While I am still on the productivity talk, I am going to tell you another interesting experience of abandonment strategy (or was it Hobson’s choice for these companies?).
Sabeer Bhatia flies to California with $200 in his pockets and two pairs of blue jeans to have a bite of the great American dream. Now, he wasn’t the only one who went about it in such a bold manner, but he definitely made big bucks and huge headlines. He was a poster boy of the Indian success story at Silicon Valley.
He and buddy Jack Smith from Apple Computer, where he was working, joined hands to develop a software program that could fetch them the dream they had nurtured. The software was called Javasoft.
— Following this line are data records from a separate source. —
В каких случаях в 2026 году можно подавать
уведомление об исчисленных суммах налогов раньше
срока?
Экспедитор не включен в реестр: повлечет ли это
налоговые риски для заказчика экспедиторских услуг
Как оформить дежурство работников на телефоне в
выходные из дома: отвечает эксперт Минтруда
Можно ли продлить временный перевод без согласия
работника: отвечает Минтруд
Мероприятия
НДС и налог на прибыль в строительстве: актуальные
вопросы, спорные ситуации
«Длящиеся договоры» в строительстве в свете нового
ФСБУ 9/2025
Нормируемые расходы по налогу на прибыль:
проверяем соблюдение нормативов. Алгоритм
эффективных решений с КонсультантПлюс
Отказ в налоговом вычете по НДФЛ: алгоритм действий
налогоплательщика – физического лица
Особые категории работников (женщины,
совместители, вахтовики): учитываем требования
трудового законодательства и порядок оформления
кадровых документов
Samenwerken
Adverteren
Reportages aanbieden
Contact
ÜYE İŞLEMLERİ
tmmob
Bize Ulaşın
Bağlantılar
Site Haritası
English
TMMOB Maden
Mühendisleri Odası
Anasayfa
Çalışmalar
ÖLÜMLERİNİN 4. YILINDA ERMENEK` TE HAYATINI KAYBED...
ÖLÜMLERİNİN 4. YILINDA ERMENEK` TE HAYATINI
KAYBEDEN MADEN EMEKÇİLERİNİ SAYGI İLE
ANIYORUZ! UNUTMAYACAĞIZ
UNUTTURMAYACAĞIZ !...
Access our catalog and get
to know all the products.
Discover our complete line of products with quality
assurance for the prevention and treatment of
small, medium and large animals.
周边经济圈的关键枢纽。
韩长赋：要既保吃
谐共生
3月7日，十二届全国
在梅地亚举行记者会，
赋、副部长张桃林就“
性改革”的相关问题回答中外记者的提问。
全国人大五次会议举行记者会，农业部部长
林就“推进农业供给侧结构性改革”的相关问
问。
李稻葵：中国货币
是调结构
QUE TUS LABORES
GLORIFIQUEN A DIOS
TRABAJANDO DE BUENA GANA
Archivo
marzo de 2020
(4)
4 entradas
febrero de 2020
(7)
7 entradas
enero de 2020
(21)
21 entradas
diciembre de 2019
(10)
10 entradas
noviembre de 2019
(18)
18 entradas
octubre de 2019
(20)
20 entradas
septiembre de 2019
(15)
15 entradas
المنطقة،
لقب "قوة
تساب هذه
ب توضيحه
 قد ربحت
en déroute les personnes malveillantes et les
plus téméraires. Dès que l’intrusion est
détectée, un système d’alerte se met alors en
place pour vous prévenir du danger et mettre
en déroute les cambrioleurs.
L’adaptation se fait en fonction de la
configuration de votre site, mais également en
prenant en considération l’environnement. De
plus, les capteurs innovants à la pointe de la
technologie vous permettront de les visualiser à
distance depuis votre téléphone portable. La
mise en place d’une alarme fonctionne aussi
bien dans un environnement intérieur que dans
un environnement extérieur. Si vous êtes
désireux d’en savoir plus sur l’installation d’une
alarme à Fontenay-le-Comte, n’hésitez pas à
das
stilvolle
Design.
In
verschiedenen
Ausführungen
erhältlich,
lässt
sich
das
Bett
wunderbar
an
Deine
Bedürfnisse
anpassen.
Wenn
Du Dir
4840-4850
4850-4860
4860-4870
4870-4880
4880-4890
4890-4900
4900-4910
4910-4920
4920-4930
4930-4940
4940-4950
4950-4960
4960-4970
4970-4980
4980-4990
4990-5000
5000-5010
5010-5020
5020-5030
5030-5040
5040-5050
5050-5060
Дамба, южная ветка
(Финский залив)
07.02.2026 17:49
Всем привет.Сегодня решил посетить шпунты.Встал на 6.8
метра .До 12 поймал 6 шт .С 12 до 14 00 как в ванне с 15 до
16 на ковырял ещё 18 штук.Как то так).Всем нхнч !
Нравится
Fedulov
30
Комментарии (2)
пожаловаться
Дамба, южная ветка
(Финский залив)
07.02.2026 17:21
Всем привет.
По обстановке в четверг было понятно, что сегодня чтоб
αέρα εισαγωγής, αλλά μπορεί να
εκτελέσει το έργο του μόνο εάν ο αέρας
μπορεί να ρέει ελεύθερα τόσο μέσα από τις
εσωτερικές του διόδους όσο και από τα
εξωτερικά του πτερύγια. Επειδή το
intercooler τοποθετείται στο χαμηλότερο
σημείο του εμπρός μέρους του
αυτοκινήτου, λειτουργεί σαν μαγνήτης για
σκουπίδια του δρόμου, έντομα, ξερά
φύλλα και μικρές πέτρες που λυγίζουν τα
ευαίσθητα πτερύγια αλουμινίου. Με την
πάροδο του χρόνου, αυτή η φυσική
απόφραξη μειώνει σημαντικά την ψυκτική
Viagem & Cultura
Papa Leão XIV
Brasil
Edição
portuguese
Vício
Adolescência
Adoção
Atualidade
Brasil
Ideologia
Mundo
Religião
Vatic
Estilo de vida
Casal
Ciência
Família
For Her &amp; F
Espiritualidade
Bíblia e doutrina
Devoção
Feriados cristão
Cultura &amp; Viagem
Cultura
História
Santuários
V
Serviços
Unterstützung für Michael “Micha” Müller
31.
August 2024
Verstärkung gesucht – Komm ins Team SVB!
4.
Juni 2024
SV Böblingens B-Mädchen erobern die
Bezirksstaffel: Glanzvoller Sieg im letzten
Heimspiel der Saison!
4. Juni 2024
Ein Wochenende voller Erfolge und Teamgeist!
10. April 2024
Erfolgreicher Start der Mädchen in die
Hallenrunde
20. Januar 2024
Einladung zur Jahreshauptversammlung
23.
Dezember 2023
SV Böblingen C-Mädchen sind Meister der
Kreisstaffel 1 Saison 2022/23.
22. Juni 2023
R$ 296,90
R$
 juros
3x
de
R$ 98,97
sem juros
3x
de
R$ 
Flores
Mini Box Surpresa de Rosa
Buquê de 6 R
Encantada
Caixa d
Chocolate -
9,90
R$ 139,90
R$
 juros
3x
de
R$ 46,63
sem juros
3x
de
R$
So, each day they would exchange floppy disks with updates of the codes they had written and sharing information. Well, that wasn’t working very well for them since they were always giving the wrong disks.
One day Sabeer tells Jack, “You know it would be so nice to for everybody to have a personalized email account to carry on their daily work.” And to this Jack said, “Yes. And it would be nicer if it was free.” They felt HTML actually spelled Hotmail and founded the company Hotmail Corporation. That was only the start.
Now for some nitty-gritty’s. They could raise only about $300,000 to get Hotmail off the ground. They were 30 days away from going live and had about 30 employees they had to pay. Sabeer needed money like the next breath. That’s when there was a knock on the door. “Sabeer, if you put some of your programmers on the old software that you were working on (Javasoft), we can raise another couple of hundred thousand dollars.” Wow, what a relief.
But he said “no”. He gave his employees shares instead and launched Hotmail. He never completed the other project. He was dedicated to what he was doing, and he was going to do well. He gave up his immediate need for cash and held on to the project.
Years later he sold Hotmail to Microsoft for a whopping $440 million. He held on to the shares till it reached a billion and cashed out.
That’s what the most productive companies across the world have done. They have let go of some things that may not work for them.